The square pad is positive, it looks correct in both images. I'm sure someone that knows more/better will be along shortly..


----------



## music6000 (Jul 5, 2021)

The PCB doesn't match the Layout as you have pointed out.
Test if  C20 100uF bottom pad goes to Ground by testing for Continuity then PedalPCB needs to address the Build docs.


----------



## Robert (Jul 5, 2021)

You had it right the first time, follow the silkscreen on your PCB.


----------



## music6000 (Jul 5, 2021)

melee4life said:


> I've been trouble shooting a seabed delay thats only giving me the same as bypass signal.  No change from any knobs.  While checking voltages with my DMM I noticed pics online with the positive side of the bottom row of Caps facing south, mine were oriented opposite.  Figuring I just made a bonehead mistake I removed C20 (100uf) and noticed that the silkscreen from the board didn't match the build docs.  Pedal was put together following values on the silkscreen, all of which are showing the wrong orientation of the bottom row of caps, only just noticed the difference.  Should I flip the bottom row of caps to match the pics online?  Was there a board revision that doesn't match the build docs?  Appreciate any advice!


PedalPCB has confirmed that your PCB is correct so just refit C20 -100uF as shown on PCB board with Negative side to the Bottom.
You should have Continuity with C20 Negative pad & Ground pads.
Your C20 + side should have Continuity with IC1 - TL072 Pin 8 (Top Right).

Show good Pics of your completed PCB Front & Back.
 Footswitch connections, Power Jack, Input & Output jack connections so we can help.


----------



## melee4life (Jul 5, 2021)

Thanks for the help, heres some better pics of the whole front and back.  Hoping its a misplace component but not seeing anything, extra sets of eyes will help.  Tried reflowing all joints twice, and tried 3 different pt2399's.  Led works, same signal as bypass no knobs alter anything.  
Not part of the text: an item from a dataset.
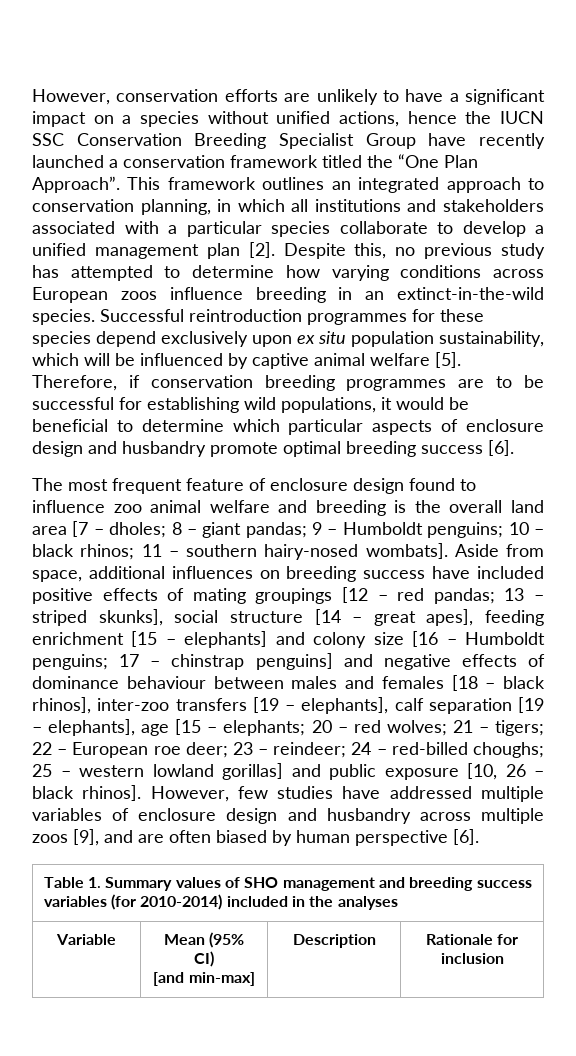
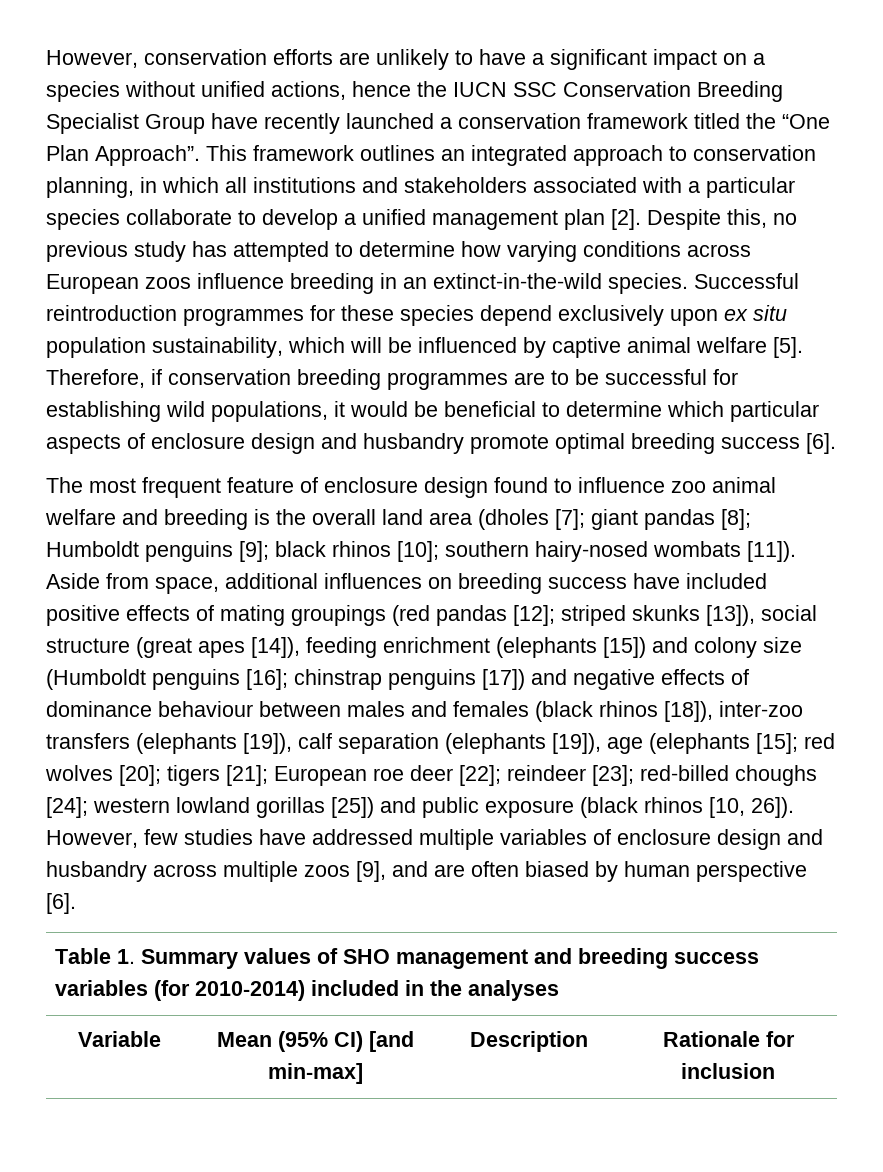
[72,521,544,538] [32,543,448,560] [7 – dholes; 8 – giant pandas; 9 – Humboldt penguins; 10 – black rhinos; 11 – southern hairy-nosed wombats]. -> [478,509,751,530] [46,541,796,562] (dholes [7]; giant pandas [8]; Humboldt penguins [9]; black rhinos [10]; southern hairy-nosed wombats [11]).
[342,587,545,604] [32,609,544,626] [32,631,546,648] [32,653,333,670] [12 – red pandas; 13 – striped skunks], social structure [14 – great apes], feeding enrichment [15 – elephants] and colony size [16 – Humboldt penguins; 17 – chinstrap penguins] -> [392,605,817,626] [46,637,802,658] [46,669,525,690] (red pandas [12]; striped skunks [13]), social structure (great apes [14]), feeding enrichment (elephants [15]) and colony size (Humboldt penguins [16]; chinstrap penguins [17])
[451,675,545,691] [32,697,544,714] [32,719,544,736] [32,742,544,758] [32,763,544,780] [32,785,142,801] [18 – black rhinos], inter-zoo transfers [19 – elephants], calf separation [19 – elephants], age [15 – elephants; 20 – red wolves; 21 – tigers; 22 – European roe deer; 23 – reindeer; 24 – red-billed choughs; 25 – western lowland gorillas] and public exposure [10, 26 – black rhinos]. -> [535,701,803,722] [46,733,835,754] [45,765,817,786] [46,797,794,818] (black rhinos [18]), inter-zoo transfers (elephants [19]), calf separation (elephants [19]), age (elephants [15]; red wolves [20]; tigers [21]; European roe deer [22]; reindeer [23]; red-billed choughs [24]; western lowland gorillas [25]) and public exposure (black rhinos [10, 26]).
(214, 959) // -> (363, 1041) none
Will sit down with it (hopefully) tonight or tomorrow with DMM and probe, but let me know if anyone sees  anything thats sticking out.


----------



## music6000 (Jul 5, 2021)

melee4life said:


> Thanks for the help, heres some better pics of the whole front and back.  Hoping its a misplace component but not seeing anything, extra sets of eyes will help.  Tried reflowing all joints twice, and tried 3 different pt2399's.  Led works, same signal as bypass no knobs alter anything.
> 
> Will sit down with it (hopefully) tonight or tomorrow with DMM and probe, but let me know if anyone sees  anything thats sticking out.


You need to clean the Board, there is *a lot *of flux residue that needs to be removed from solder side & led, power jack connections.
There are a few suspect solder joints so cleaning will give you a better look!
I use CRC Electrical Contact Cleaner in a spray can!


----------



## melee4life (Jul 5, 2021)

music6000 said:


> You need to clean the Board, there is *a lot *of flux residue that needs to be removed from solder side & led, power jack connections.
> There are a few suspect solder joints so cleaning will give you a better look!
> I use CRC Electrical Contact Cleaner in a spray can!


yep, things are starting to get messy with this one.  Gonna keep working on it!  Thank you!


----------



## melee4life (Jul 30, 2021)

Finally got around to trouble shooting tonight.   Traced signal to c3 where it died.  I went ahead and reflowed the joints and viola...seabed delay.   Turns out it was user error.  Thanks for the help y’all!


----------